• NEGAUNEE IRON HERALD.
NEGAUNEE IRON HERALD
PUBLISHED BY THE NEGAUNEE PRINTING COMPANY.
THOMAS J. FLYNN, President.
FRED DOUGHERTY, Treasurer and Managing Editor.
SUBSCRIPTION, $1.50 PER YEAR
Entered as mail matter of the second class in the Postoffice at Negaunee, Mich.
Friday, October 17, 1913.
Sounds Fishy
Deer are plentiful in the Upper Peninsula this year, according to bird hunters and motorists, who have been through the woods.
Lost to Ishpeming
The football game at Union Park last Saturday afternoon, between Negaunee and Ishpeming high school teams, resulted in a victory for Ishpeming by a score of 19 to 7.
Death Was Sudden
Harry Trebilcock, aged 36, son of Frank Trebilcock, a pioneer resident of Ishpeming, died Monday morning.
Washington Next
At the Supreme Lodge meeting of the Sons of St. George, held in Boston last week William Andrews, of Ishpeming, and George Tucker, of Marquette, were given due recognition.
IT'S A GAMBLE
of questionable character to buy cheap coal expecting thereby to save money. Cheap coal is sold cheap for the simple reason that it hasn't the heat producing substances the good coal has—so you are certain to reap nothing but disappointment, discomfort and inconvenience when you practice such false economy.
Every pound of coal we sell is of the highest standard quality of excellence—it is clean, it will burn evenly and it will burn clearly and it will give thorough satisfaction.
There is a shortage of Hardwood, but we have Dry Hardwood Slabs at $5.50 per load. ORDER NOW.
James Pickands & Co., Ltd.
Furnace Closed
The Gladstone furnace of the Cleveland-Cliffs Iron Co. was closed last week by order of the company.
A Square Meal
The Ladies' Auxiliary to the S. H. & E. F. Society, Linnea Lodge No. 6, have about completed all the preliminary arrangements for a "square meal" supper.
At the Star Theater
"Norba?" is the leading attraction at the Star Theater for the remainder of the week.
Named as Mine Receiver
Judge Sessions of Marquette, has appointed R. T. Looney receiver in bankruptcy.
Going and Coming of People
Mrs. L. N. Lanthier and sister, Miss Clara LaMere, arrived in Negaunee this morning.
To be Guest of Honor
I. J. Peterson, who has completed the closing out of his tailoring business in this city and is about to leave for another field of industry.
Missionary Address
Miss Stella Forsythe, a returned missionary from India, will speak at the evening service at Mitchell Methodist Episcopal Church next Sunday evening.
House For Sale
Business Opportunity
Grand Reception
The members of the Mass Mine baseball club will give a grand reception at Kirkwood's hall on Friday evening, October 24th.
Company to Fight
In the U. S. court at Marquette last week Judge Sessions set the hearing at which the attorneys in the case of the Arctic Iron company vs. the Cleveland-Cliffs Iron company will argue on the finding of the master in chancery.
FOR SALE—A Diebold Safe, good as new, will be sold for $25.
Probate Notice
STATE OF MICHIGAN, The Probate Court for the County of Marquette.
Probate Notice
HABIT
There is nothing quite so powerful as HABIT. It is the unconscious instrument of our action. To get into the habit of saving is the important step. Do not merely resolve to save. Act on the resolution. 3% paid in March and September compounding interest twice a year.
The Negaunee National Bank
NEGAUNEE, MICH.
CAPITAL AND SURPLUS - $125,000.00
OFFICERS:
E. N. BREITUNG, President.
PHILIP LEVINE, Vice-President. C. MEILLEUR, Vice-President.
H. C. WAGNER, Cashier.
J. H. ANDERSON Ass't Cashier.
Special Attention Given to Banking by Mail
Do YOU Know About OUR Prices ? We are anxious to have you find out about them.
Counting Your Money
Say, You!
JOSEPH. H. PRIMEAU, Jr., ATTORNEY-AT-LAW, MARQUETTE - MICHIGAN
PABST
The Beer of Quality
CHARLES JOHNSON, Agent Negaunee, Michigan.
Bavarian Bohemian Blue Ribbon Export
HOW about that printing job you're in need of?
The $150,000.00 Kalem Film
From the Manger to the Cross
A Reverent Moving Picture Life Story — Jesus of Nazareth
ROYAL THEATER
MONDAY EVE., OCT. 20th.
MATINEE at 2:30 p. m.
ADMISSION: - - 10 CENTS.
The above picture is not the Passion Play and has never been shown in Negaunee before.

> Directions:
Extract from the listing above the lines between the line containing "Friday, October 17, 1913." and the line containing "There is a shortage", keeping both of those lines. Output nothing else.

> Response for this exercise:
Friday, October 17, 1913.
Sounds Fishy
Deer are plentiful in the Upper Peninsula this year, according to bird hunters and motorists, who have been through the woods.
Lost to Ishpeming
The football game at Union Park last Saturday afternoon, between Negaunee and Ishpeming high school teams, resulted in a victory for Ishpeming by a score of 19 to 7.
Death Was Sudden
Harry Trebilcock, aged 36, son of Frank Trebilcock, a pioneer resident of Ishpeming, died Monday morning.
Washington Next
At the Supreme Lodge meeting of the Sons of St. George, held in Boston last week William Andrews, of Ishpeming, and George Tucker, of Marquette, were given due recognition.
IT'S A GAMBLE
of questionable character to buy cheap coal expecting thereby to save money. Cheap coal is sold cheap for the simple reason that it hasn't the heat producing substances the good coal has—so you are certain to reap nothing but disappointment, discomfort and inconvenience when you practice such false economy.
Every pound of coal we sell is of the highest standard quality of excellence—it is clean, it will burn evenly and it will burn clearly and it will give thorough satisfaction.
There is a shortage of Hardwood, but we have Dry Hardwood Slabs at $5.50 per load. ORDER NOW.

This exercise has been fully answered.